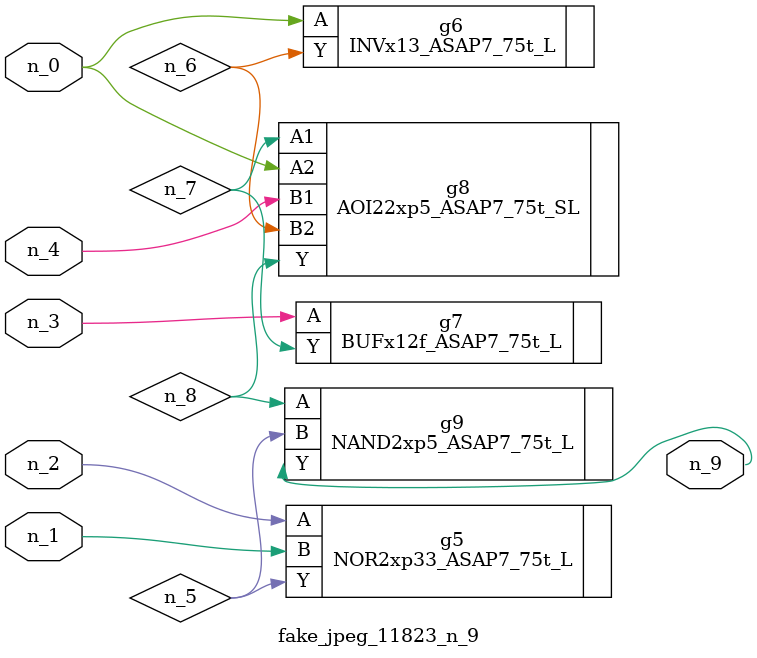
<source format=v>
module fake_jpeg_11823_n_9 (n_3, n_2, n_1, n_0, n_4, n_9);

input n_3;
input n_2;
input n_1;
input n_0;
input n_4;

output n_9;

wire n_8;
wire n_6;
wire n_5;
wire n_7;

NOR2xp33_ASAP7_75t_L g5 ( 
.A(n_2),
.B(n_1),
.Y(n_5)
);

INVx13_ASAP7_75t_L g6 ( 
.A(n_0),
.Y(n_6)
);

BUFx12f_ASAP7_75t_L g7 ( 
.A(n_3),
.Y(n_7)
);

AOI22xp5_ASAP7_75t_SL g8 ( 
.A1(n_7),
.A2(n_0),
.B1(n_4),
.B2(n_6),
.Y(n_8)
);

NAND2xp5_ASAP7_75t_L g9 ( 
.A(n_8),
.B(n_5),
.Y(n_9)
);


endmodule
</source>
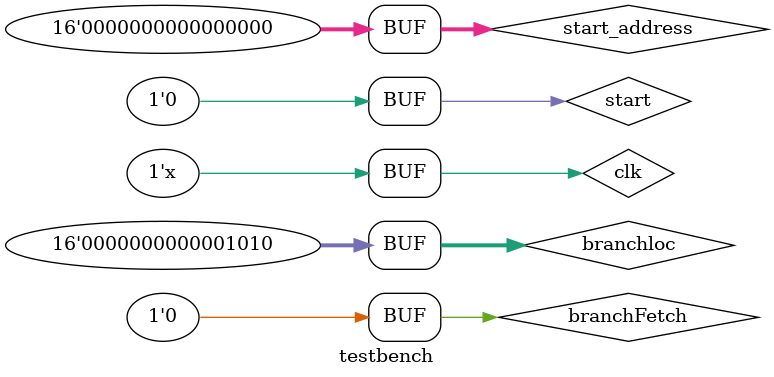
<source format=sv>
module testbench();

reg	clk;
reg	start;
reg	branchFetch;
reg	[15:0] branchloc;
reg	[15:0] start_address;
wire	currentPC;

wire	[2:0] destinationRegister;
wire	[2:0] sourceRegister1;
wire	[2:0] sourceRegister2;
wire	[3:0] ALUOp;
wire	[7:0] sR1Data;
wire	[7:0] sR2Data;
wire	Immflag;
wire	[1:0] InstrFormat;
wire	[3:0] InstrOp;
wire	[15:0] PC;
wire	[2:0]	immediateData;

/**
//Inputs for regfile
reg [2:0] sourceReg1;
reg [2:0] sourceReg2;
reg [2:0] destReg;
reg writeFlag;
reg [7:0] dataIn;
reg clk;
//Outputs for regfile
wire [7:0] data1;
wire [7:0] data2;

//Inputs for ALU
reg [3:0] aluOp;
reg [7:0] aluRegIn1;
reg [7:0] aluRegIn2;
reg clkFetch;
//Outputs for ALU
wire [7:0] aluOut;
wire aluBranchOut;

//Inputs for fetch
reg start;
reg [7:0] start_address;
reg branchFetch;
reg [7:0] branchloc;
//Outputs for fetch
wire [7:0] nextPC;
**/

initial begin
	// Regfile Waveform
	clk = 1;
	branchFetch = 0;
	#5	start_address 	= 16'b0000000000000101;
	#5;
	#5	start		= 1;
	#15 	start		= 0;
	#30	start		= 1;
	#30	start 	= 0;
	#5	branchloc = 10;
			branchFetch = 1;
	#15	branchFetch = 0;
	#10	start = 1;
	#10	start		= 0;
			start_address	= 8'b00000000;
	#10	start		= 1;
	#10	start 	= 0;
	
end

always begin
	#5 clk = ~clk;
end

regfile	b2v_inst(
	
	.clk(clk),
	
	.destReg_i(destinationRegister),
	.sourceReg1_i(sourceRegister1),
	.sourceReg2_i(sourceRegister2),
	.data1_o(sR1Data),
	.data2_o(sR2Data));


alu	b2v_inst1(
	.inst_i(ALUOp),
	.reg1_i(sR1Data),
	.reg2_i(sR2Data)
	
	);


control	b2v_inst2(
	.imm_flag(Immflag),
	.format(InstrFormat),
	.opcode(InstrOp),
	.alu_inst(ALUOp));


instr_rom	b2v_inst3(
	.pc(PC),
	.imm_flag(Immflag),
	.format(InstrFormat),
	
	.opcode(InstrOp),
	.reg1_i(sourceRegister1),
	.reg2_i(sourceRegister2),
	.reg_o(destinationRegister),
	.imm(immediateData));


fetch	b2v_inst4(
	.clk(clk),
	.start_i(start),
	.branch_i(branchFetch),
	.branchloc_i(branchloc),
	.start_address_i(start_address),
	.pc(PC));


endmodule
</source>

▸ **Assignment**: Copy each line above precisely, dropping the pictures.

▸ **Response**:
<source format=v>
module fake_jpeg_11823_n_9 (n_3, n_2, n_1, n_0, n_4, n_9);

input n_3;
input n_2;
input n_1;
input n_0;
input n_4;

output n_9;

wire n_8;
wire n_6;
wire n_5;
wire n_7;

NOR2xp33_ASAP7_75t_L g5 ( 
.A(n_2),
.B(n_1),
.Y(n_5)
);

INVx13_ASAP7_75t_L g6 ( 
.A(n_0),
.Y(n_6)
);

BUFx12f_ASAP7_75t_L g7 ( 
.A(n_3),
.Y(n_7)
);

AOI22xp5_ASAP7_75t_SL g8 ( 
.A1(n_7),
.A2(n_0),
.B1(n_4),
.B2(n_6),
.Y(n_8)
);

NAND2xp5_ASAP7_75t_L g9 ( 
.A(n_8),
.B(n_5),
.Y(n_9)
);


endmodule
</source>
<source format=sv>
module testbench();

reg	clk;
reg	start;
reg	branchFetch;
reg	[15:0] branchloc;
reg	[15:0] start_address;
wire	currentPC;

wire	[2:0] destinationRegister;
wire	[2:0] sourceRegister1;
wire	[2:0] sourceRegister2;
wire	[3:0] ALUOp;
wire	[7:0] sR1Data;
wire	[7:0] sR2Data;
wire	Immflag;
wire	[1:0] InstrFormat;
wire	[3:0] InstrOp;
wire	[15:0] PC;
wire	[2:0]	immediateData;

/**
//Inputs for regfile
reg [2:0] sourceReg1;
reg [2:0] sourceReg2;
reg [2:0] destReg;
reg writeFlag;
reg [7:0] dataIn;
reg clk;
//Outputs for regfile
wire [7:0] data1;
wire [7:0] data2;

//Inputs for ALU
reg [3:0] aluOp;
reg [7:0] aluRegIn1;
reg [7:0] aluRegIn2;
reg clkFetch;
//Outputs for ALU
wire [7:0] aluOut;
wire aluBranchOut;

//Inputs for fetch
reg start;
reg [7:0] start_address;
reg branchFetch;
reg [7:0] branchloc;
//Outputs for fetch
wire [7:0] nextPC;
**/

initial begin
	// Regfile Waveform
	clk = 1;
	branchFetch = 0;
	#5	start_address 	= 16'b0000000000000101;
	#5;
	#5	start		= 1;
	#15 	start		= 0;
	#30	start		= 1;
	#30	start 	= 0;
	#5	branchloc = 10;
			branchFetch = 1;
	#15	branchFetch = 0;
	#10	start = 1;
	#10	start		= 0;
			start_address	= 8'b00000000;
	#10	start		= 1;
	#10	start 	= 0;
	
end

always begin
	#5 clk = ~clk;
end

regfile	b2v_inst(
	
	.clk(clk),
	
	.destReg_i(destinationRegister),
	.sourceReg1_i(sourceRegister1),
	.sourceReg2_i(sourceRegister2),
	.data1_o(sR1Data),
	.data2_o(sR2Data));


alu	b2v_inst1(
	.inst_i(ALUOp),
	.reg1_i(sR1Data),
	.reg2_i(sR2Data)
	
	);


control	b2v_inst2(
	.imm_flag(Immflag),
	.format(InstrFormat),
	.opcode(InstrOp),
	.alu_inst(ALUOp));


instr_rom	b2v_inst3(
	.pc(PC),
	.imm_flag(Immflag),
	.format(InstrFormat),
	
	.opcode(InstrOp),
	.reg1_i(sourceRegister1),
	.reg2_i(sourceRegister2),
	.reg_o(destinationRegister),
	.imm(immediateData));


fetch	b2v_inst4(
	.clk(clk),
	.start_i(start),
	.branch_i(branchFetch),
	.branchloc_i(branchloc),
	.start_address_i(start_address),
	.pc(PC));


endmodule
</source>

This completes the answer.